§ Task requirements
Can you edit these records so that "Hummingbird" becomes "Sparrow" and everything else stays the same?

Saved data entries:

*** Begin section ***

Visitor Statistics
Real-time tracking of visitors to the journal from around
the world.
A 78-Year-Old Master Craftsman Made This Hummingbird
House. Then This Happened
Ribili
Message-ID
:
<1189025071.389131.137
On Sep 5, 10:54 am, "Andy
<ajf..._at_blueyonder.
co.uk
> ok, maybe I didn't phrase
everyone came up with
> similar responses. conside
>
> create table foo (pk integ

*** End section ***

§ Final answer
Visitor Statistics
Real-time tracking of visitors to the journal from around
the world.
A 78-Year-Old Master Craftsman Made This Sparrow
House. Then This Happened
Ribili
Message-ID
:
<1189025071.389131.137
On Sep 5, 10:54 am, "Andy
<ajf..._at_blueyonder.
co.uk
> ok, maybe I didn't phrase
everyone came up with
> similar responses. conside
>
> create table foo (pk integ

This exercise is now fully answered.